Ces actes peuvent se lier "à la souffrance humaine que traverse la société chinoise", explique-t-il, avant d'ajouter : "On a une société qui a été particulièrement perturbée par la longue période de confinement et ses conséquences. Et puis plus profondément, plus fondamentalement, vous avez une société brutalisée par le Parti communiste chinois. C'est quand même une société totalitaire, mais aussi une société malmenée par des réformes qui sont allées trop vite, qui laissent évidemment sur le bord de la route un nombre important de gens", insiste-t-il.
"Ça nous montre encore une fois une société à bout de nerfs", poursuit-il. Une vision partagée jusqu'à Pékin, où le président chinois Xi Jinping a reconnu l'urgence de la situation. Ce dernier a appelé toutes les autorités du pays "à résoudre rapidement les conflits", sur fond de ralentissement économique.

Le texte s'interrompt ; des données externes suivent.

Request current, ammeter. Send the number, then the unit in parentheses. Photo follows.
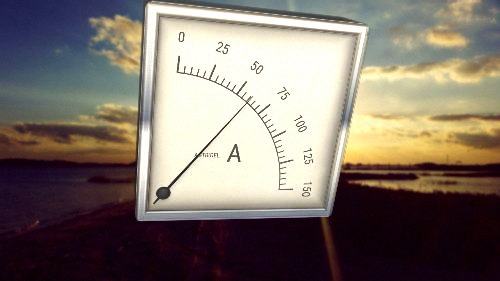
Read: 60 (A)
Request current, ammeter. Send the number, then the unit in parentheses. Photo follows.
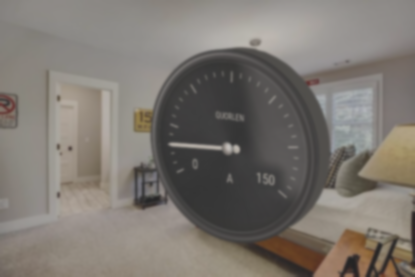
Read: 15 (A)
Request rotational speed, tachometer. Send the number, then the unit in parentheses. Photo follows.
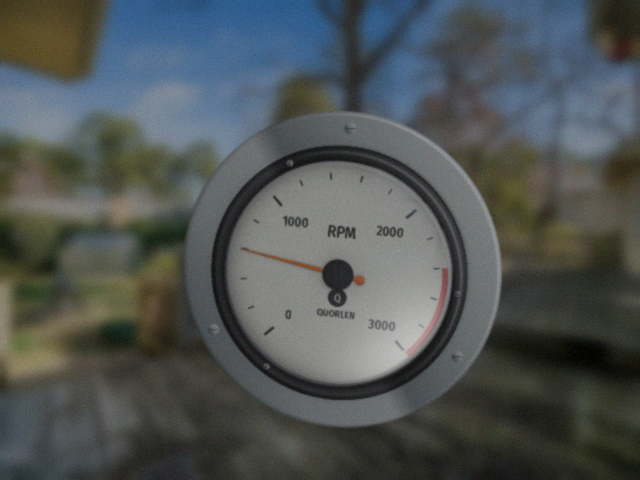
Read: 600 (rpm)
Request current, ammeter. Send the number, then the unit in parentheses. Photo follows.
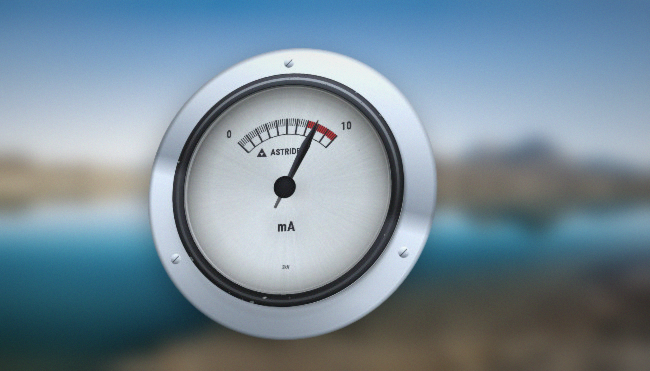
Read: 8 (mA)
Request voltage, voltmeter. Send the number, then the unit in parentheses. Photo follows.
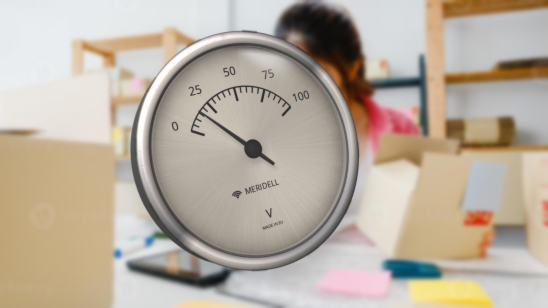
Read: 15 (V)
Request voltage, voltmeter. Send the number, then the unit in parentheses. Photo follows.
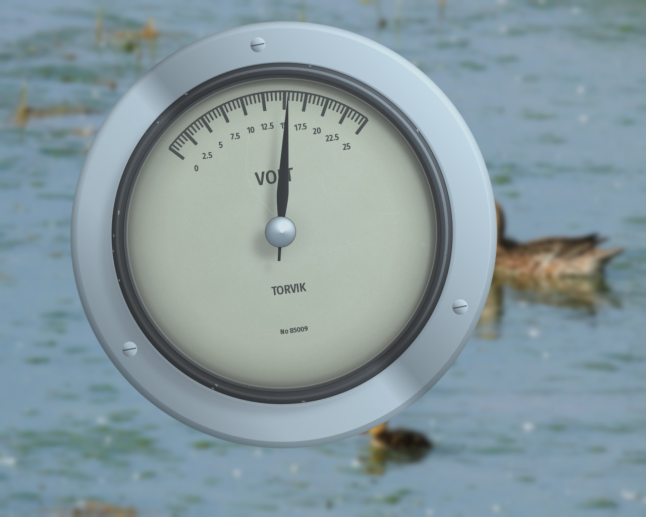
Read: 15.5 (V)
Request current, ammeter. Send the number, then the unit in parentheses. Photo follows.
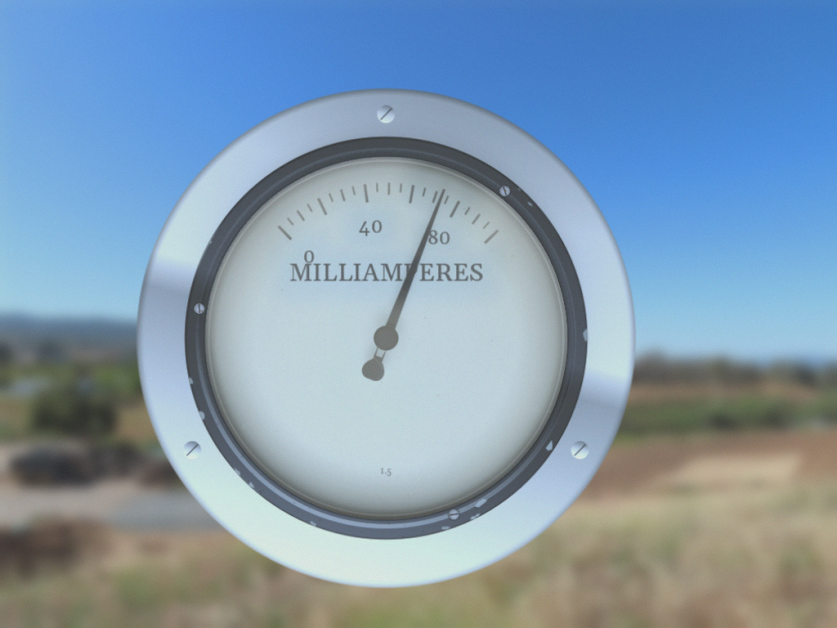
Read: 72.5 (mA)
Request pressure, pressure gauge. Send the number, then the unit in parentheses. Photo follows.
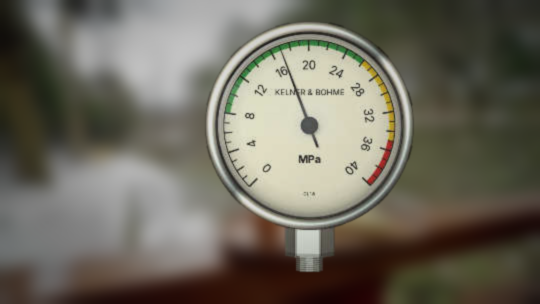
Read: 17 (MPa)
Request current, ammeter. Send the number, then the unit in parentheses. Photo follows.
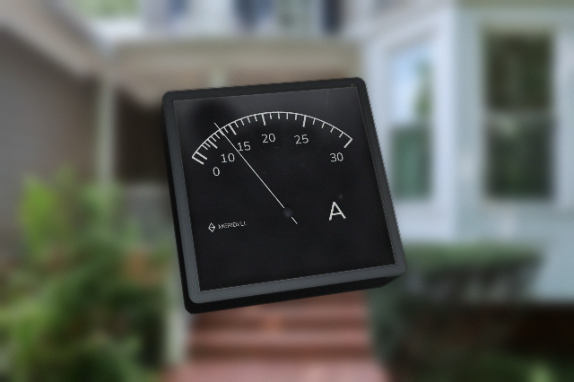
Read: 13 (A)
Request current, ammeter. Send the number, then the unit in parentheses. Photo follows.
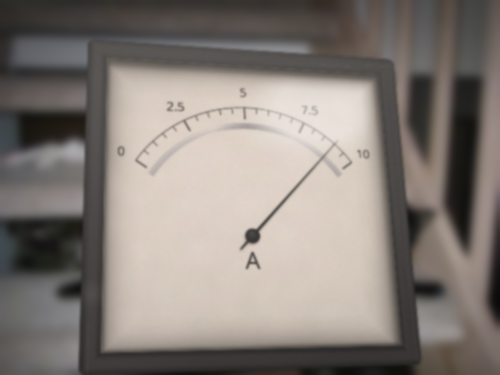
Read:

Mais Emmanuel Lincot craint que le pouvoir chinois "va vouloir faire des exemples (...), pour calmer la vindicte populaire". "Mais fondamentalement, structurellement, ça ne va pas changer des choses. Et je pense au contraire qu'on a une société de plus en plus violentée et qui va être confrontée à de plus en plus de problèmes de ce genre", conclut-il.